I. Rechtsquellen deutsch-türkischer Erbfälle
Die maßgeblichen Rechtsquellen des internationalen Privat- (IPR) und Zivilverfahrensrechts (IZVR) deutsch-türkischer Erbfälle sind zunächst aus türkischer Sicht insbesondere das Gesetz über das internationale Privat- und Zivilverfahrensrecht (tIPRG) sowie aus deutscher Sicht insbesondere die EuErbVO. Darüber hinaus gilt zwischen Deutschland und der Türkei das deutsch-türkische Nachlassabkommen (NA). Zur Beantwortung der vorgenannten Fragen zum anwendbaren Recht und zur internationalen Zuständigkeit ergibt sich damit zunächst die Schwierigkeit der zutreffenden Anwendung der in Betracht kommenden Rechtsquellen.
1. Anwendungsbereich des NA
Bei der Anwendung der vorstehenden Rechtsquellen ist insbesondere darauf zu achten, dass das NA innerhalb seines Anwendungsbereichs aufgrund von Art. 1 Abs. 2 tIPRG bzw. Art. 75 Abs. 1 EuErbVO gegenüber den auf dem Gebiet des internationalen Erbrechts geltenden nationalen Rechtsquellen vorrangig ist.

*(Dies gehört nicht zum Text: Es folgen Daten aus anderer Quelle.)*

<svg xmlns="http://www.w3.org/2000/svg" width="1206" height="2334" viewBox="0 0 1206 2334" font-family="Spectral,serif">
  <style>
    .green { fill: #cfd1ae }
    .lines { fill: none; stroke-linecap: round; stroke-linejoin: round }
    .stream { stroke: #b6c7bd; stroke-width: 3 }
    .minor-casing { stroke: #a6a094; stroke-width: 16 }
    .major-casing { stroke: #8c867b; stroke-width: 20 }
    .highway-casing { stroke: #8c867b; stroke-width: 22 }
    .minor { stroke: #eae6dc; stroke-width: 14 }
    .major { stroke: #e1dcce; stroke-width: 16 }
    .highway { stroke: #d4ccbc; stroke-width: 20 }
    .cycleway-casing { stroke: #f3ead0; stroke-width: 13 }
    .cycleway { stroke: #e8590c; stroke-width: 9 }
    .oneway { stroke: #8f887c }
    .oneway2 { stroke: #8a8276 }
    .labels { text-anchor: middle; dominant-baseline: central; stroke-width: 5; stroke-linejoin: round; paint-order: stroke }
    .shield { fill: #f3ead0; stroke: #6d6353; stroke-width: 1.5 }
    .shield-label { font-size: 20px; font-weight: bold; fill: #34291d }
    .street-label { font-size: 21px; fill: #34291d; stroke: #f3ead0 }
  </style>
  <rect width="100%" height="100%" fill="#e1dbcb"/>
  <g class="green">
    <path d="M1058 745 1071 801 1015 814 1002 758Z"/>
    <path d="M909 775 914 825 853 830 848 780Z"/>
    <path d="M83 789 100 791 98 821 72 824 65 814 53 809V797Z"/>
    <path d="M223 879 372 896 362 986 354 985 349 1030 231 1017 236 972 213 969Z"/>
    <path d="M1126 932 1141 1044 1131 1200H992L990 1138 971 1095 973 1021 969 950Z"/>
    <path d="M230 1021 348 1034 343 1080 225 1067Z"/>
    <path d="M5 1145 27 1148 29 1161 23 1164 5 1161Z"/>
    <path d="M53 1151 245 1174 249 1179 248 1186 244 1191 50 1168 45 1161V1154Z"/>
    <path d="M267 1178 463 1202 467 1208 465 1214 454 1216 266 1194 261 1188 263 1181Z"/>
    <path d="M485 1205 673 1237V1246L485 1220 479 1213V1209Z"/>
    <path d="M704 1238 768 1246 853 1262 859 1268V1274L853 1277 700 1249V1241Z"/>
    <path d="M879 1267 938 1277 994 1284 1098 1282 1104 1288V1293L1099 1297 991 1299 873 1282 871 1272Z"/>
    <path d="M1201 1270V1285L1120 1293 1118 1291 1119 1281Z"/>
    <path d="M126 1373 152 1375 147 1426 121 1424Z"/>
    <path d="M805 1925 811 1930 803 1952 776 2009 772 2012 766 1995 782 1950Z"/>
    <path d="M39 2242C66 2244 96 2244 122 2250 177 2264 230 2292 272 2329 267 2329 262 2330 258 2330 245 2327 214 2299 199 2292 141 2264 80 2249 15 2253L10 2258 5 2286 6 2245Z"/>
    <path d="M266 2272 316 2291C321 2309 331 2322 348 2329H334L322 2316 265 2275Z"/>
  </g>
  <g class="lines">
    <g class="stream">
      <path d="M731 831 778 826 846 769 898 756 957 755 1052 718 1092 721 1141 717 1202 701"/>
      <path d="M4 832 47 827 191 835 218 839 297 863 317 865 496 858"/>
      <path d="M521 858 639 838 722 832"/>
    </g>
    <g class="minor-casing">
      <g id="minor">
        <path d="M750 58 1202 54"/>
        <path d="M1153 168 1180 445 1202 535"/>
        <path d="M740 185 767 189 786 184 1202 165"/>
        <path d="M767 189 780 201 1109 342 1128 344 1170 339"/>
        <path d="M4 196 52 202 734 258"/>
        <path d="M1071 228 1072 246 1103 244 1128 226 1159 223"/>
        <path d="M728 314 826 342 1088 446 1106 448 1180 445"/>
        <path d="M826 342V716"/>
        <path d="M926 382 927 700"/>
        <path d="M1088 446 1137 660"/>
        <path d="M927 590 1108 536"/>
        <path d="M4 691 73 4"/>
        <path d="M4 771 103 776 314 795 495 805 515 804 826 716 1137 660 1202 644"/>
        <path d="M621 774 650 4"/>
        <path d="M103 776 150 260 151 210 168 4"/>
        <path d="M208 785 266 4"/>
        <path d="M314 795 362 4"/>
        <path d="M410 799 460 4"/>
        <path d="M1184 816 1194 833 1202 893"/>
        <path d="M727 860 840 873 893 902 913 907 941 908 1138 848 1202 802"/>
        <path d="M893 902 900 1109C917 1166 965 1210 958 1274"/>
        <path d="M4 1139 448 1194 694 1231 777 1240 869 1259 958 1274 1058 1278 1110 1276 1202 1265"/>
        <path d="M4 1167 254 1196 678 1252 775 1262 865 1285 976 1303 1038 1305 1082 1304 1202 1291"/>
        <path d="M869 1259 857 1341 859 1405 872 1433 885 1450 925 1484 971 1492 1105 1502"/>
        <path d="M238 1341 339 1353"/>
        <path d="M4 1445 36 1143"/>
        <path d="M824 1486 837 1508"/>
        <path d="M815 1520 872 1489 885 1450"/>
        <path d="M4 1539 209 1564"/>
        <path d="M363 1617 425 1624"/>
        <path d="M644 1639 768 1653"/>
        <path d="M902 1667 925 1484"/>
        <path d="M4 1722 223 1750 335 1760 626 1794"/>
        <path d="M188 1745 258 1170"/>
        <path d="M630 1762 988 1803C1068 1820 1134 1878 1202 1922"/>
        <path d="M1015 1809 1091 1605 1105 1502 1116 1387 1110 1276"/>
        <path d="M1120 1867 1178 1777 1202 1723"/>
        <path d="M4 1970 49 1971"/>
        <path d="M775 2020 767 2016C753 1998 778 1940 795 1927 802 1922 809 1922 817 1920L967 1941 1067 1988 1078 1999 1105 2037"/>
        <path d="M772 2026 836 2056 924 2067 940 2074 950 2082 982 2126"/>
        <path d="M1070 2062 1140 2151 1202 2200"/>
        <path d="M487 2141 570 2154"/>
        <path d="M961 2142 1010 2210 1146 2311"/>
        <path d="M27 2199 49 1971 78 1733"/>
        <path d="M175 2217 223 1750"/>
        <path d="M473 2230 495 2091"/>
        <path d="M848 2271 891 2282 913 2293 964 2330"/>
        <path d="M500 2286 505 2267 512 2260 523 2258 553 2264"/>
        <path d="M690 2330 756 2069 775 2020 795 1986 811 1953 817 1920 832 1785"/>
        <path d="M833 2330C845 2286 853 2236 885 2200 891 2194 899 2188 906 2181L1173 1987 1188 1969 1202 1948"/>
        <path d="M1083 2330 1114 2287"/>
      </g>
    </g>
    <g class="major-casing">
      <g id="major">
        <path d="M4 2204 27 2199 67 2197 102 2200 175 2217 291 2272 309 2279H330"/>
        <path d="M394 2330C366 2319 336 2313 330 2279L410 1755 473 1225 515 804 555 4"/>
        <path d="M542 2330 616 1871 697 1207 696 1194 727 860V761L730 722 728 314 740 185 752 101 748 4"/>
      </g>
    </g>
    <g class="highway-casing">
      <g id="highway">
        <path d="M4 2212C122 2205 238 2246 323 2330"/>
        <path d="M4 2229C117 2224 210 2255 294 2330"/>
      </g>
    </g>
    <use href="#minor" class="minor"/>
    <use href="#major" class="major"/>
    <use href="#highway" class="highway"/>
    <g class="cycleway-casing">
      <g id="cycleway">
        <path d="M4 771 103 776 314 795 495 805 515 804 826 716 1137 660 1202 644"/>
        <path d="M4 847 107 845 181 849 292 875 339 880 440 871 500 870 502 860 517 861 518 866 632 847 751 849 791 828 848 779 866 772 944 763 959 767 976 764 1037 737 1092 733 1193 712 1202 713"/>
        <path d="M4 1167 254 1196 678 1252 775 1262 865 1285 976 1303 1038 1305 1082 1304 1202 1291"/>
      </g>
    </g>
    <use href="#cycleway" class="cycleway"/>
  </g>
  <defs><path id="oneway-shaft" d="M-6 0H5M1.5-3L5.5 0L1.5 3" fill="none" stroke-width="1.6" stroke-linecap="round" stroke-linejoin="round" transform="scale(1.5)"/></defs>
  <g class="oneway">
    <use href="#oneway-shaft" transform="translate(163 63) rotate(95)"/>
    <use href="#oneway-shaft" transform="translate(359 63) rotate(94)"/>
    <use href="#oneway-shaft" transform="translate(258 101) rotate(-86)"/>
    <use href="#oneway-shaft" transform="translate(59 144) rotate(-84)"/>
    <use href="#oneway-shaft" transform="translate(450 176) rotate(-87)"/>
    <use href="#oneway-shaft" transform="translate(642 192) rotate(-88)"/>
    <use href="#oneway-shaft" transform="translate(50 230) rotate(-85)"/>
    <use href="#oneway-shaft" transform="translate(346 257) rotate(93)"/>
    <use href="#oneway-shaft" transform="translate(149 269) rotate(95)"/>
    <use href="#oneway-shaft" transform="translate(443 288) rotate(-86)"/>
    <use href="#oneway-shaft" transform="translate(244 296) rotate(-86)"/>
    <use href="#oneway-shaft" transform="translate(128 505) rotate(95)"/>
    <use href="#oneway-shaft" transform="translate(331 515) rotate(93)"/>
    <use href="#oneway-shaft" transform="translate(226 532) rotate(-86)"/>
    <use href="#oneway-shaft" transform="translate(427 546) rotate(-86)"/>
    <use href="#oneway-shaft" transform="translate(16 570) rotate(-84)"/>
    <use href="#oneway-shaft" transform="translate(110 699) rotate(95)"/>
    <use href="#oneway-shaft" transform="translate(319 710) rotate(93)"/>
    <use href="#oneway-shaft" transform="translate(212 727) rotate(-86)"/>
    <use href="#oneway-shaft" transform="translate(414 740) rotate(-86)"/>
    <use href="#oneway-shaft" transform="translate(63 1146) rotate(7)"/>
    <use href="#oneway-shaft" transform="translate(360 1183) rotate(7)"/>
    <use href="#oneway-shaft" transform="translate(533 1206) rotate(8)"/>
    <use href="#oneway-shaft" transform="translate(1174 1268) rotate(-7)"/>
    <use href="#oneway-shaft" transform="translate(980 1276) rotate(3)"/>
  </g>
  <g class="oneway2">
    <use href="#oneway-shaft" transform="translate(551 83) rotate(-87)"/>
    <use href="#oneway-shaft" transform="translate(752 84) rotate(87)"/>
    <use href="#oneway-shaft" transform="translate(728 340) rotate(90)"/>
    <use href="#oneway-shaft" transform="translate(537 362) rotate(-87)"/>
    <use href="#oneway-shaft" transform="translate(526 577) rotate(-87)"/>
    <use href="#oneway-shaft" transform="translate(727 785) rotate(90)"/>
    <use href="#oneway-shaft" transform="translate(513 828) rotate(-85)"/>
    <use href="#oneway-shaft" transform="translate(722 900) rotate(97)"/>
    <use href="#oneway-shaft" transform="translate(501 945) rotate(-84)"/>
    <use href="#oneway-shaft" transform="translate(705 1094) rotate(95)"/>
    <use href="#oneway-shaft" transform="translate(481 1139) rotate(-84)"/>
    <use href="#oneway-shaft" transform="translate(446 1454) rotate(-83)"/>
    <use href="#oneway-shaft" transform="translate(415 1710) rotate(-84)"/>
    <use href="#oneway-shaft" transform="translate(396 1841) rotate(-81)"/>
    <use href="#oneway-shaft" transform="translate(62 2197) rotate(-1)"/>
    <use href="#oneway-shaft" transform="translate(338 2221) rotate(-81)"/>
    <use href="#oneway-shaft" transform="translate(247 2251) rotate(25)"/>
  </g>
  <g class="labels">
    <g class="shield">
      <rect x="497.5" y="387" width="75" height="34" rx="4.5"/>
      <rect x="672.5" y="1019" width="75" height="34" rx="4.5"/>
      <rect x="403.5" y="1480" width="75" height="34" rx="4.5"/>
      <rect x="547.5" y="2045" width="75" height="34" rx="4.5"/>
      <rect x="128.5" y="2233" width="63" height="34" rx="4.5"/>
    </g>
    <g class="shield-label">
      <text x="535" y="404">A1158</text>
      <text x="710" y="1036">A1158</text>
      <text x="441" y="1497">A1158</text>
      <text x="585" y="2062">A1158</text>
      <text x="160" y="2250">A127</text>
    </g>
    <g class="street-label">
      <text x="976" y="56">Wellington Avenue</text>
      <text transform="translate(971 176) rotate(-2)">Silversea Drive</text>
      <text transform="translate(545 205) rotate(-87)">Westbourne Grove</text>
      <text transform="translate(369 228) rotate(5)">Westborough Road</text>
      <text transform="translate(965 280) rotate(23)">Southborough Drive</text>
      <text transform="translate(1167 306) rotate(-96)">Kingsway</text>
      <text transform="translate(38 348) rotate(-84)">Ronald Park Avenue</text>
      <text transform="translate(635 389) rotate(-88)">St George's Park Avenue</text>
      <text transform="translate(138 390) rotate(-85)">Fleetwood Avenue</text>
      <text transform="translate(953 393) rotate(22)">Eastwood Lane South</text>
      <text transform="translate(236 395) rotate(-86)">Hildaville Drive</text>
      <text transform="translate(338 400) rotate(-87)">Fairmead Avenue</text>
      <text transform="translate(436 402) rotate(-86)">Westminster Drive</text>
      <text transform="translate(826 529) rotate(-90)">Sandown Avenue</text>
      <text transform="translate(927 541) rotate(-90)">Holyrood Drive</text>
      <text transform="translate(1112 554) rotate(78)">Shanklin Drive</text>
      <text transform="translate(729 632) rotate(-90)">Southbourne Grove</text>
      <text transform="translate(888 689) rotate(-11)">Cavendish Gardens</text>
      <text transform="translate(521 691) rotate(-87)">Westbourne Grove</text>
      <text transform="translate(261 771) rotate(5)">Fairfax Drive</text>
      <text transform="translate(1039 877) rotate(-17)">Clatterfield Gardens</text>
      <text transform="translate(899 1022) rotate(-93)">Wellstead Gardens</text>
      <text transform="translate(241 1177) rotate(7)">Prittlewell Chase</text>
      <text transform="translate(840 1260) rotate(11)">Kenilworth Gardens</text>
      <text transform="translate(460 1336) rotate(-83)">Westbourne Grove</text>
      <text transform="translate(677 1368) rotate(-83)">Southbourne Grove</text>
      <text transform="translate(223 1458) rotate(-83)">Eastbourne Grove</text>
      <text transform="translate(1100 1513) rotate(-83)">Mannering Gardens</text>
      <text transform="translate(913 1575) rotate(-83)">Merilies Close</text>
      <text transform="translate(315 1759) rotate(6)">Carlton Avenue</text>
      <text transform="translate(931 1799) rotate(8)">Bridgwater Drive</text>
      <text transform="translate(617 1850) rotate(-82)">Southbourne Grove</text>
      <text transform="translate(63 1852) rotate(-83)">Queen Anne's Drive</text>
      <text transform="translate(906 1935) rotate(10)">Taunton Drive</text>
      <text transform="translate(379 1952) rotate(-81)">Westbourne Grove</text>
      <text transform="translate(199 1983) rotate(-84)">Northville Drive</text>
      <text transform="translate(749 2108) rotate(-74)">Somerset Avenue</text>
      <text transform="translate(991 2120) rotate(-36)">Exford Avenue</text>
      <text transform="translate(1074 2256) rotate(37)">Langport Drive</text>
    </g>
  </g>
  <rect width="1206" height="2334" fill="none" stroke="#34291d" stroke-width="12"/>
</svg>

Aus diesem Grund wird das NA auch hier vorrangig betrachtet.
a. Räumlich-persönlicher Anwendungsbereich
In persönlicher Hinsicht ist das NA nach überzeugender Auffassung nur auf ausschließlich deutsche oder ausschließlich türkische Staatsangehörige anwendbar. Doppelstaater fallen nicht in den persönlichen Anwendungsbereich des NA, da sie vom historischen Schutzzweck, der sich jeweils lediglich auf ausschließlich deutsche bzw. türkische Staatsangehörige im jeweils anderen Staat bezieht, nicht erfasst sind. Für diese Personengruppe gilt daher das nationale IPR bzw. IZVR, also insbesondere die EuErbVO bzw. das tIPRG.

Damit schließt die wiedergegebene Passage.